Conférence de Nagoya: bataille feutrée autour de l'exploitation des ressources génétiques

Jusqu'au 29 octobre, le Japon accueille la 10ème conférence de la Convention sur la diversité biologique. Elle rassemble des représentants des 193 pays signataires du traité. Si les Etats membres doivent trouver les moyens d'enrayer la disparition de nombreuses espèces, ils vont surtout discuter du partage et de l'exploitation des ressources offertes par la nature.

La dégradation de la biodiversité ne fait pas débat, probablement parce qu'elle est facilement observable, à la différence du changement climatique. Sébastien Montcorp, le directeur France de l'UICN, l'Union internationale pour la conservation de la nature, rappelle l'évidence de la dégradation de la bioversité : « La biodiversité dans le monde est dans un état alarmant : une espèce de mammifère sur quatre, une espèce d’oiseau sur huit ou encore une espèce d’amphibien sur trois sont menacés, donc risquent de disparaître de la planète. On sait qu’il y a un rythme d’apparition et de disparition naturel des espèces mais aujourd’hui, on est sur un rythme d’extinction qui est de 100 à 1000 fois supérieur au rythme des précédentes ères géologiques ».

Cette observation est confortée par de nombreuses études scientifiques bien qu’il n'existe pas encore d'organisme indépendant pour faire une synthèse des connaissances scientifiques en la matière, comme le fait le GIEC (Groupe intergouvernemental sur l'évolution du climat) pour le réchauffement de la planète.

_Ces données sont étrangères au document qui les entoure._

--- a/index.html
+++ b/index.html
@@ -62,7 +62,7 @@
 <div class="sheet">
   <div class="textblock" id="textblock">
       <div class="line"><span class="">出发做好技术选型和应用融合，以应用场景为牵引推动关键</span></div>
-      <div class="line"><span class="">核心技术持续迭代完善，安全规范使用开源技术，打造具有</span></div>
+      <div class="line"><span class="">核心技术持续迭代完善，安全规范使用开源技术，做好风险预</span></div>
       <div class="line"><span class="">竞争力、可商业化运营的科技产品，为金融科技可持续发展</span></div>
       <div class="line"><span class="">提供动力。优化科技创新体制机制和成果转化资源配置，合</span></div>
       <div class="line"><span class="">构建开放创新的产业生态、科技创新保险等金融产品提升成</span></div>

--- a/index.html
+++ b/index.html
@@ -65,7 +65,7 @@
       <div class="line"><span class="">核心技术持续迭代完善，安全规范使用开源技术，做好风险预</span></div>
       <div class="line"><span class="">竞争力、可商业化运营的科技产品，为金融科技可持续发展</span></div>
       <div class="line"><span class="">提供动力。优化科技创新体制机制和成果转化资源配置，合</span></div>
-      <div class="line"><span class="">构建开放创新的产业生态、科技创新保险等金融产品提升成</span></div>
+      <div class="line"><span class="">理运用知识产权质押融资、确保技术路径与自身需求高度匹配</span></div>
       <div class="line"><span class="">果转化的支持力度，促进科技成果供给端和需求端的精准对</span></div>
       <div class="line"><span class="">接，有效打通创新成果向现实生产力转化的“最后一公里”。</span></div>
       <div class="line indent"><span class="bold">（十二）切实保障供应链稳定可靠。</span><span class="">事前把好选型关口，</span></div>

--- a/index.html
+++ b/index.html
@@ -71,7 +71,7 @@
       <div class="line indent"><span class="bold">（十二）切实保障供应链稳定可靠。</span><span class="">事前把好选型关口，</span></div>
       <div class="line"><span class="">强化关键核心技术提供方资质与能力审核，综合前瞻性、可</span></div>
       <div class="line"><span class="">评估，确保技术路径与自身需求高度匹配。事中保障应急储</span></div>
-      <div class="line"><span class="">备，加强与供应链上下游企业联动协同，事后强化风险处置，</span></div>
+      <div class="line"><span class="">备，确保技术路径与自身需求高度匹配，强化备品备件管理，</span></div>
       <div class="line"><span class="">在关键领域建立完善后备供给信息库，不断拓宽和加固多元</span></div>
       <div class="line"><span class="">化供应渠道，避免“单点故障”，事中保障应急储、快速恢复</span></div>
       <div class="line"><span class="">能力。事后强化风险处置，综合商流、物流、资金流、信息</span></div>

S'il voit le jour, le projet IPBES, le «GIEC de la biodiversité», permettrait de combler ce manque. 

Les outils juridiques pour protéger la biodiversité

La communauté internationale s'est dotée d'un certains nombre d'outils, d'accords internationaux comme la CITES qui réglemente le commerce des espèces et la Convention sur la biodiversité. Il s'agit du document de référence au niveau mondial. La convention a été lancée en 1992 au Sommet de la terre, à Rio. La CDB réunit 193 Etats membres et elle vient d'ouvrir sa dixième conférence, à Nagoya.

Les objectifs de la convention

Le texte s'articule autour de trois piliers. Le premier objectif est de conserver les différents éléments de la biodiversité : les gènes, les espèces et les écosystèmes.

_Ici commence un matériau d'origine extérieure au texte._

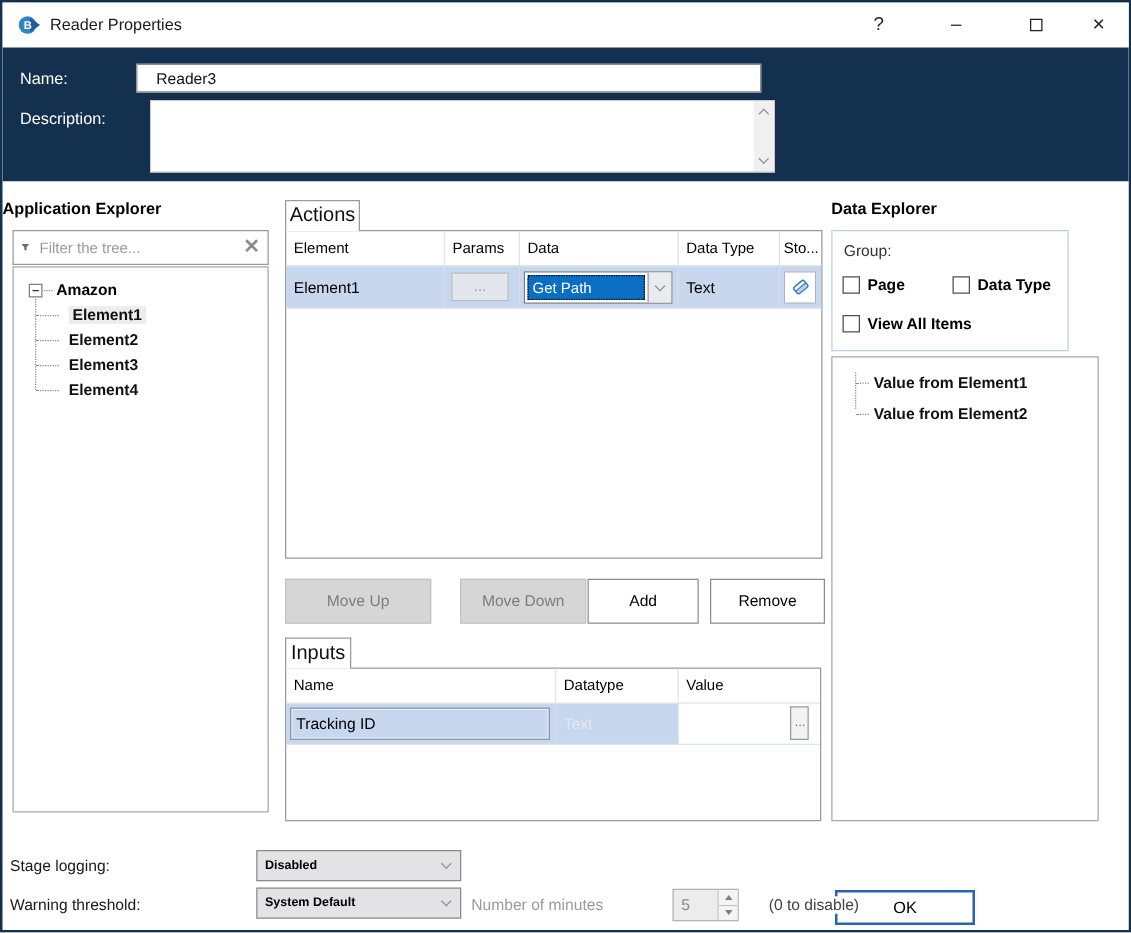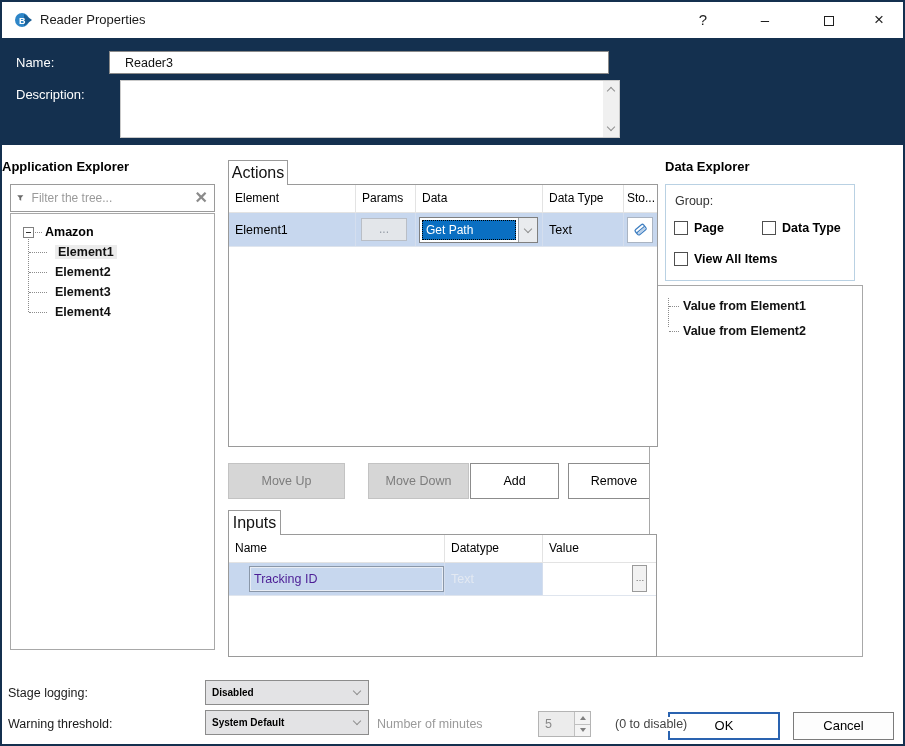--- a/index.html
+++ b/index.html
@@ -102,7 +102,7 @@
   .grouplabel{font-size:12.5px;color:#333;}
   .cbox{position:absolute;width:14px;height:14px;border:1px solid #4f4f4f;background:#fff;cursor:pointer;}
   .cblabel{position:absolute;font-size:12.5px;font-weight:600;color:#000;}
-  .treebox2{left:647px;top:283px;width:214px;height:372px;border:1px solid #a8a8a8;background:#fff;
+  .treebox2{left:663px;top:283px;width:214px;height:372px;border:1px solid #a8a8a8;background:#fff;
     padding:8px 4px;}
   .dx-children{position:relative;margin-left:14px;}
   .dx-children::before{content:'';position:absolute;left:0;top:4px;height:29px;border-left:1px dotted #8c8c8c;}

Le 2ème pilier est d’assurer l'utilisation durable de la biodiversité notamment en ce qui concerne l'exploitation des ressources halieutiques ou l'utilisation des milieux agricoles.

Et le 3ème grand objectif, au cœur des discussions de cette 10ème conférence, est «l'accès et le partage des avantages découlant de l'utilisation des ressources génétiques issues de la biodiversité ». Un concept expliqué par Raphaël Billé, directeur du programme biodiversité et adaptation à l'IDDRI, l'Institut du développement durable et des relations internationales : « L’accès et le partage des avantages, c’est d’une part –pour ce qui concerne l’accès- garantir aux entreprises des pays du Nord et des secteurs notamment pharmaceutique, cosmétique ou des centres de recherche, qu’elles pourront accéder aux ressources génétiques qui se trouvent dans les forêts tropicales des pays du Sud, et garantir cet accès dans des conditions correctes ; et puis dans le même temps garantir le partage des avantages c’est-à-dire garantir que le profit que ces entreprises tireront des ressources génétiques, qu’elles auront été piocher dans les pays du Sud, sera redistribué dans les pays du Sud dans des conditions équitables ».

Les autres sujets de discussions à Nagoya

La conférence de Nagoya devrait adopter un plan stratégique ambitieux et réaliste pour les 10 prochaines années, plan qui devrait se décliner en une vingtaine de programmes d'actions. On attend aussi l'adoption d'un accord contraignant sur l'accès et le partage des avantages évoqués plus haut et enfin, que la question du financement, et donc de l'engagement des Etats pour financer tout cela, soit posée.

Une conférence très technique

Nagoya va être le centre de négociations très techniques avec comme toujours, des alliances à géométrie variable entre Etats lorsqu'ils ont des intérêts communs. Il faut rappeler que les Etats-Unis n’ont pas ratifié la conventionbiodiversité et n’ont qu'un rôle secondaire. Enfin ce traité, dont les principes ont été fixés en 1992, insiste sur la responsabilité du Nord à l'égard des pays du Sud.